Oddly, one of the most moving things in the exhibition is not a photograph or a painting at all, but a pair of white shoes displayed in a glass case. Scuffed, creased and visibly worn, they undid me a little. The accompanying label explains that Monroe became such a devoted customer of Salvatore Ferragamo that the company retained a custom shoe form for her, allowing her to reorder favourite styles. It is a small, oddly charming detail. The woman who became one of the most recognisable faces in history turns out to have had the same habit as countless others: finding something she liked and sticking with it. After all those rooms of images, here was something that had belonged to her. The leather had softened around her feet. The heels had worn down through use. Looking at them, I was not thinking about Marilyn Monroe the icon, but about somebody getting dressed in the morning, hurrying to a studio, walking across a room, living an ordinary life. Unlike the photographs and paintings, the shoes offered no interpretation. They made no argument. They testified that she was here.

The final photographs have always unsettled me. Knowing what comes next, every expression risks becoming evidence, every glance a clue. Some viewers see tragedy in her eyes. I am no longer sure whether that is really there or whether we project it backwards through history. Yet there is a palpable absence in some of those images that I do not feel in Avedon’s portrait from five years earlier. The difference is not happiness versus sadness – it is presence versus vacancy. The one exception stopped me: Monroe in a black dress, in profile, her head resting on her hand. Something in her has come back.
By the final room, I was thinking less about the woman herself than about our endless desire to explain Marilyn. Biographers, artists and audiences have been doing much the same for decades. We seem unwilling to accept her as she appears before us. We need her to signify something larger. The exhibition’s most striking achievement may be that it resists all such conclusions.

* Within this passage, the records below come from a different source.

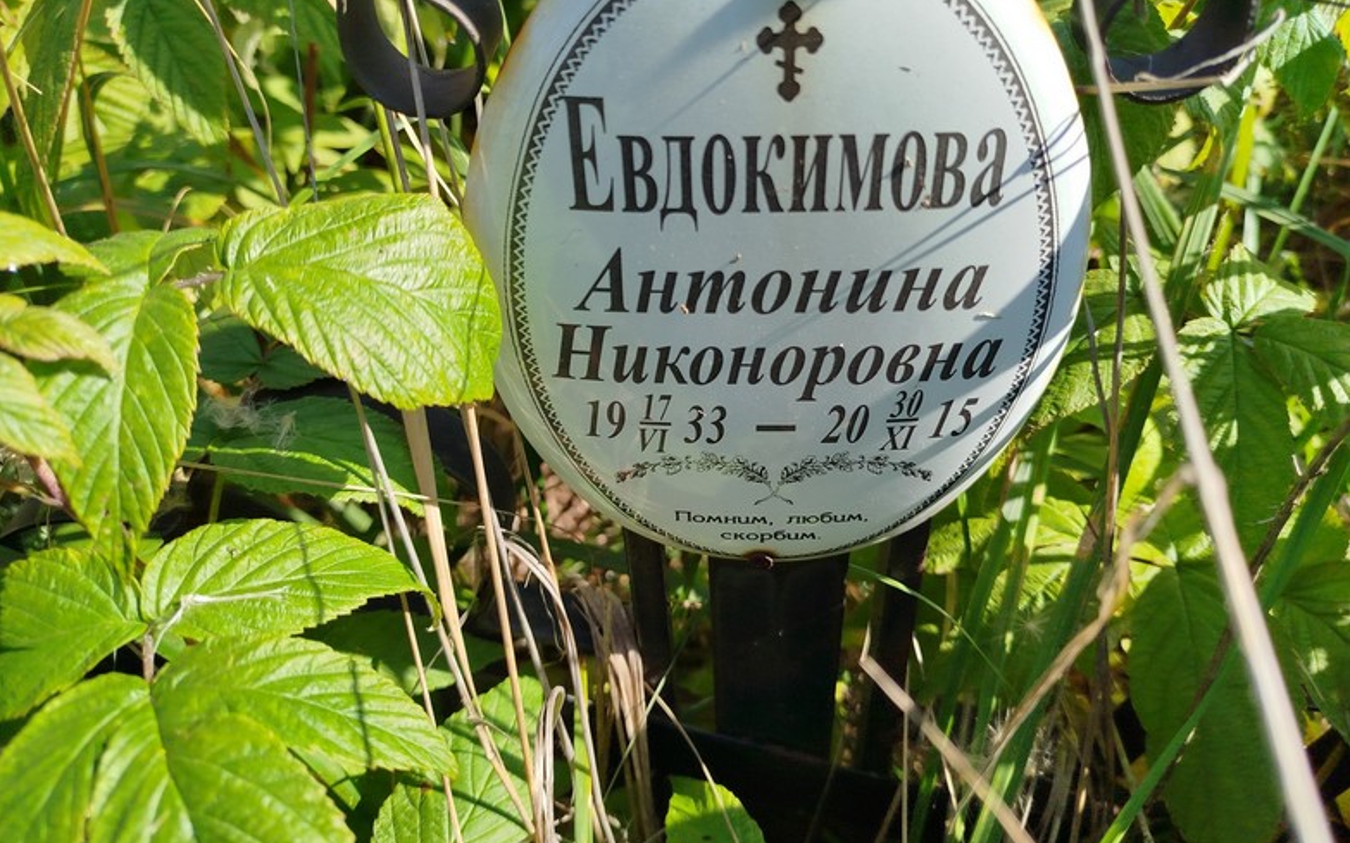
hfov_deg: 70.4
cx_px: 688
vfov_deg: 47.5
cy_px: 374
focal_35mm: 26
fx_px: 956
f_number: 1.7
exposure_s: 1/572
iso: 50
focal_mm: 5.31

I had wondered whether Monroe means anything to my daughter’s generation, or only to mine and the ones before. Later that evening my nineteen-year-old sat with me and the catalogue, and we spent far longer over it than I expected. She turned page after page, lingering over the photographs, caught by the same thing I had been at her age: the vulnerability, the “insane beauty”. She passed over the paintings without a glance. It was the photographs that held her, where something of the real woman still waits to be met.